### Complete the following
- a) In the compressed sensing abstract, the main result needs a number of measurements that is polynomial in certain quantities. List them.
- b) Quote the compressed sensing abstract from "In sparse approximation" to "its potential applications.".

### Passage shown
## DIMACS TR: 2005-40

## Combinatorial Algorithms for Compressed Sensing

### Authors: Graham Cormode and S. Muthukrishnan

**
ABSTRACT
**

In sparse approximation theory, the fundamental problem is to reconstruct
a signal A \in R^n from linear measurements (A,psi_i) with respect to a
dictionary of psi_i's. Recently, there is focus on the novel direction of
Compressed Sensing where the reconstruction can be done with very
few---O(k log n)---linear measurements over a modified dictionary if the
signal is compressible, that is, its information is concentrated in k
coefficients. In particular, these results prove that there exists a
single O(k log n) x n measurement matrix such that any such signal can be
reconstructed from these measurements, with error at most O(1) times the
worst case error for the class of such signals. Compressed sensing has
generated tremendous excitement both because of the sophisticated
underlying Mathematics and because of its potential applications.
In this paper, we address outstanding open problems in Compressed Sensing.
Our main result is an explicit construction of a non-adaptive measurement
matrix and the corresponding reconstruction algorithm so that with number
of measurements polynomial in k, log n, 1/epsilon, we can reconstruct any
compressible signal upto 1+epsilon error. This is the first known
polynomial time explicit construction of any such measurement matrix. Our
result not only improves the error guarantee from O(1) to 1 + \epsilon but
also improve the reconstruction time from poly(n) to poly(k log n).

### Information provided
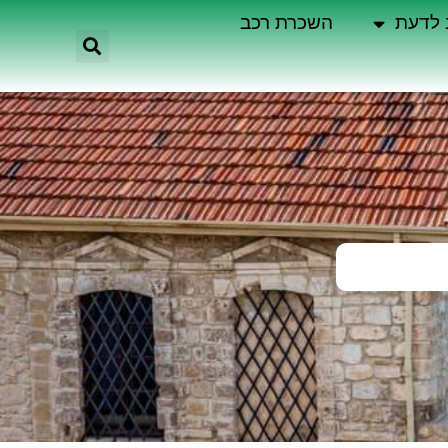
 לדעת
השכרת רכב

### Solutions per task
- a) k, log n, 1/epsilon

- b)
In sparse approximation theory, the fundamental problem is to reconstruct
a signal A \in R^n from linear measurements (A,psi_i) with respect to a
dictionary of psi_i's. Recently, there is focus on the novel direction of
Compressed Sensing where the reconstruction can be done with very
few---O(k log n)---linear measurements over a modified dictionary if the
signal is compressible, that is, its information is concentrated in k
coefficients. In particular, these results prove that there exists a
single O(k log n) x n measurement matrix such that any such signal can be
reconstructed from these measurements, with error at most O(1) times the
worst case error for the class of such signals. Compressed sensing has
generated tremendous excitement both because of the sophisticated
underlying Mathematics and because of its potential applications.